What this task involves: Extend the passage on the Sichuan Wetouch loan default penalties and court fee, starting after its final sentence.

Passage shown:
____________________

Chengdu SME applied to the Chengdu High-tech Court for enforcement for the above-mentioned loan default penalties of RMB5.8 million (equivalent to $0.8 million) and RMB6.0 million (equivalent to $0.9 million) on December 30, 2018. On March 12, 2020, the Enforcement Settlement Agreement issued by the Chengdu High-tech Court confirmed that Sichuan Wetouch still owed RMB5.8 million (equivalent to $0.8 million) and RMB6.0 million (equivalent to $0.9 million) of loan default penalties. The agreement did not specify which party shall pay the court fee.

 

On September 16, 2020, Sichuan Wetouch made a full repayment of RMB11.8 million (equivalent to $1.7 million) of the above loan default penalties to Chengdu SME.

 

 

On March 16, 2023, pursuant to an Enforcement Settlement Agreement entered among Chengdu SME, Sichuan Wetouch and Chengdu Wetouch, Chengdu Wetouch agreed to pay the court acceptance fee of RMB338,418 (equivalent to $49,066). On March 17, 2023, Chengdu Wetouch made a full payment of the above court fee to Chengdu SME.

____________________

Raw data:
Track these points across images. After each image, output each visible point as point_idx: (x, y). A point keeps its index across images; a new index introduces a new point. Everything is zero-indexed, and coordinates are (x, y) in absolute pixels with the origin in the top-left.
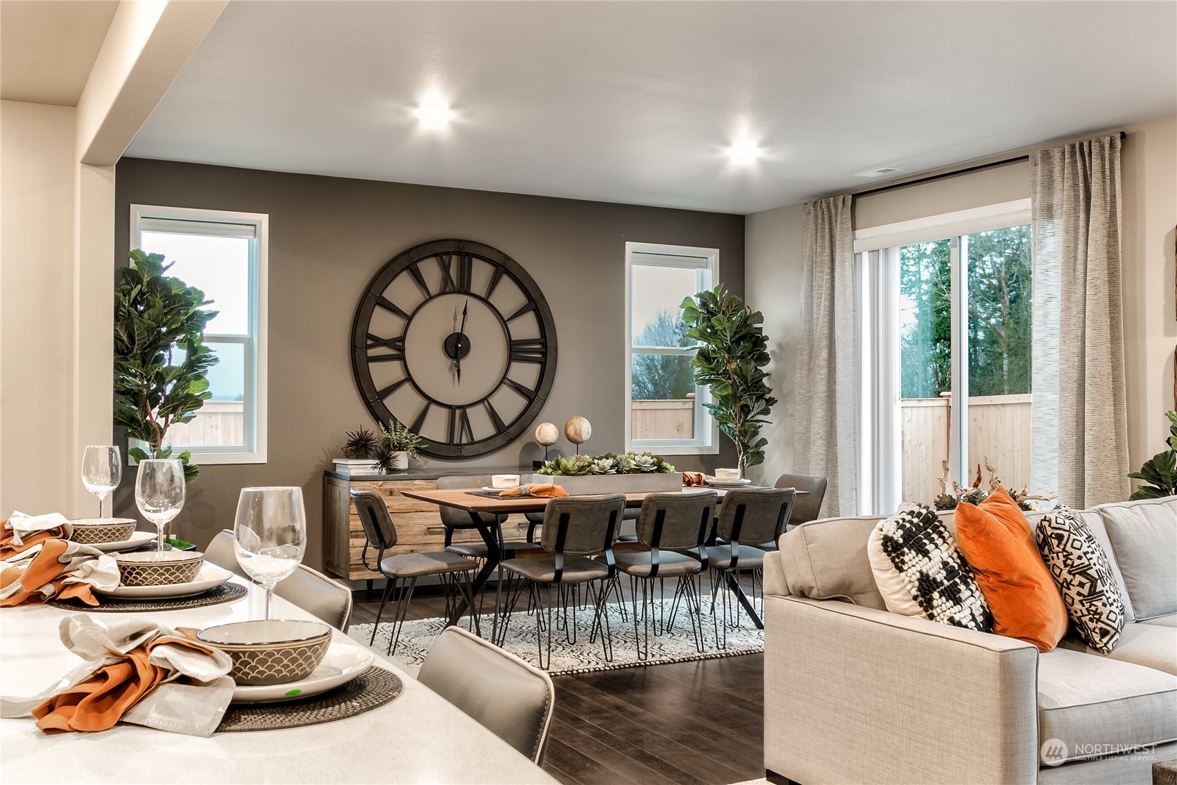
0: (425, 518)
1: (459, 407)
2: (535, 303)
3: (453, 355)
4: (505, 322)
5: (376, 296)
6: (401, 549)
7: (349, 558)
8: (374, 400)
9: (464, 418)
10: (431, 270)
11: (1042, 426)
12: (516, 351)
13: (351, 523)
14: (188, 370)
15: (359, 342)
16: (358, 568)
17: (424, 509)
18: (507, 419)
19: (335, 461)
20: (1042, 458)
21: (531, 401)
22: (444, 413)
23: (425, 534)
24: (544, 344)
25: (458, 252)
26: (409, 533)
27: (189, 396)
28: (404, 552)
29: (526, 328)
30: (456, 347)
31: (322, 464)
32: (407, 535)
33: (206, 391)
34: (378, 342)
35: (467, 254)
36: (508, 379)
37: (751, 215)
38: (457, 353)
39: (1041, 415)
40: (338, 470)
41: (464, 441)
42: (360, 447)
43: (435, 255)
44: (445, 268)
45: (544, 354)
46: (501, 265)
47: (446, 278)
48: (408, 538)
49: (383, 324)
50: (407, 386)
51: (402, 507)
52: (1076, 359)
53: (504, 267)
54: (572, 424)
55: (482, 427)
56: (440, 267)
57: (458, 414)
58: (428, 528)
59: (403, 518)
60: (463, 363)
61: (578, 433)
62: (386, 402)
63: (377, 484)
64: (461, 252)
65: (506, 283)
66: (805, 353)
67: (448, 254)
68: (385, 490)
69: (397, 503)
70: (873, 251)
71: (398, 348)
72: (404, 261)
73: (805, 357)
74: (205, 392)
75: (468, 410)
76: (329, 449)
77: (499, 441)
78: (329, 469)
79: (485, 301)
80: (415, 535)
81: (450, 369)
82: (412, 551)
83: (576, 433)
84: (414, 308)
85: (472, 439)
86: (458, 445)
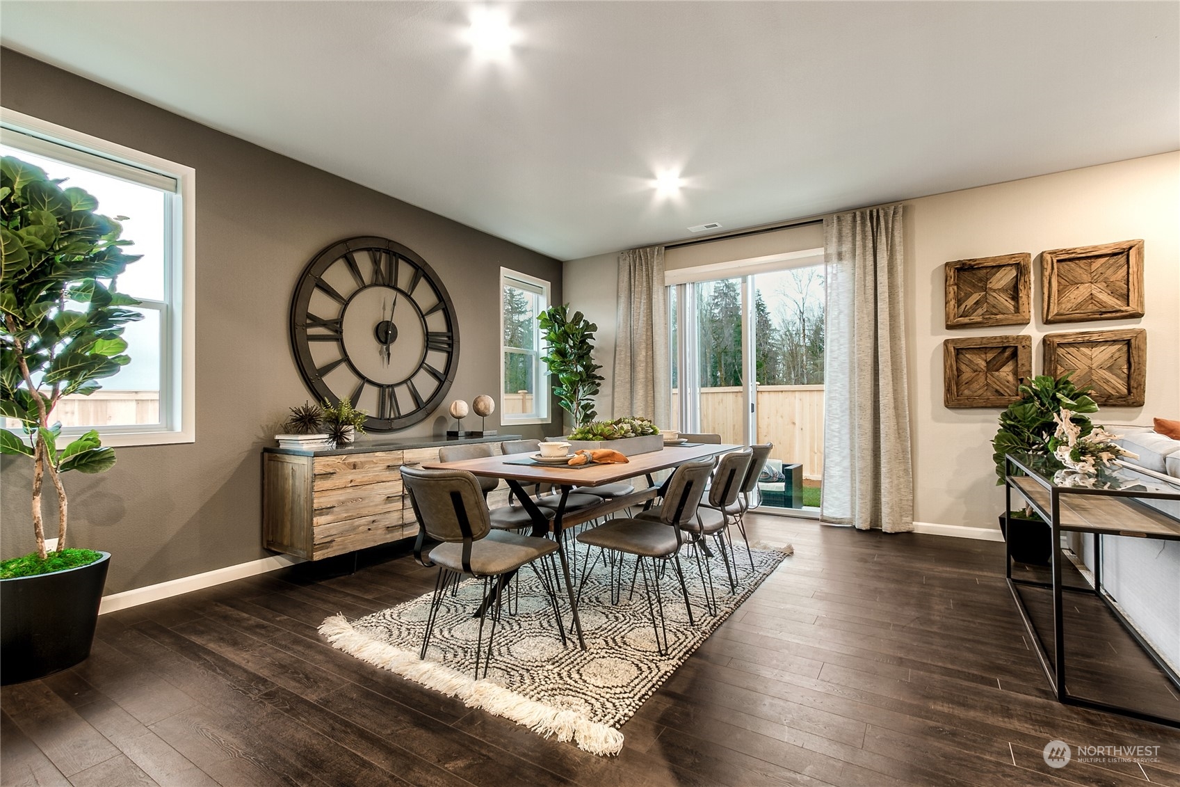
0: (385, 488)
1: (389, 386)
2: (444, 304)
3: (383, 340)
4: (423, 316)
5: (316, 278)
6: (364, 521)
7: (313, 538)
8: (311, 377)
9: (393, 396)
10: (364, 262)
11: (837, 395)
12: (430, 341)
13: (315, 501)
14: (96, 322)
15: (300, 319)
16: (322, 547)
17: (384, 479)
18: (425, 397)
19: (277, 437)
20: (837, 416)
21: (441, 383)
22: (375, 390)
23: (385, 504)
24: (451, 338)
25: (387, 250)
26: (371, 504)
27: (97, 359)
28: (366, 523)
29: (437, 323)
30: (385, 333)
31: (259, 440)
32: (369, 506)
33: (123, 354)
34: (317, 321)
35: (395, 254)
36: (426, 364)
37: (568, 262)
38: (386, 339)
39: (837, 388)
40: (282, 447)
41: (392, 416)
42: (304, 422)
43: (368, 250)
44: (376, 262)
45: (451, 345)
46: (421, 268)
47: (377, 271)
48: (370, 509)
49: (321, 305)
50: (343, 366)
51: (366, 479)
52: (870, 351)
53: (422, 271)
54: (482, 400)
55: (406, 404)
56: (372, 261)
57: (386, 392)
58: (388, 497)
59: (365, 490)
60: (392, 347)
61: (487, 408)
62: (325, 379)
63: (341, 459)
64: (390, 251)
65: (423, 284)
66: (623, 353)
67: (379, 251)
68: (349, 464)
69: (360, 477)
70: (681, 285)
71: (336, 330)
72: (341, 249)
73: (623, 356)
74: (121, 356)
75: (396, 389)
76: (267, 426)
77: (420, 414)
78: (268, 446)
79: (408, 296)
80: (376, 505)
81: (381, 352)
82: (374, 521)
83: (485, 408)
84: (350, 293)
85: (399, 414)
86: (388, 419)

____________________

Result:
iii) Legal case with Zhuhai Hongguang Technology Co., Ltd on the total amount of RMB131,859 (equivalent to $19,118) for goods and liquidated damages

 

In September 2016, Sichuan Wetouch started purchasing components from Hongguang Technology Co., Ltd (“Hongguang Technology”) by sending a Purchase Order to Hongguang Technology and agreed to bear 20% of the breach of contract as liquidated damages. On November 30, 2021, Hongguang Technology filed a complaint with Renshou County People’s Court of Sichuan Province, requesting Sichuan Wetouch to pay RMB109,883.2 (equivalent to $16,466) in arrears and liquidated damages of RMB21,976.64 (equivalent to $3,293). Thereafter, the parties entered into a settlement agreement, pursuant to which Sichuan Wetouch agreed to pay the principal of outstanding payment and liquidated damages in the total amount of RMB 131,859 (equivalent to $19,118) on a lump-sum basis. Sichuan Wetouch paid the entire aforesaid amount to Hongguang Technology on February 16, 2022.

 

iv) Legal case with Lifan Financial Leasing (Shanghai) Co., Ltd. and Sichuan Wetouch, Chengdu Wetouch, Meishan Wetouch and Xinjiang Wetouch Electronic Technology Co., Ltd. on a court acceptance fee of RMB RMB250,470 (equivalent to $36,315)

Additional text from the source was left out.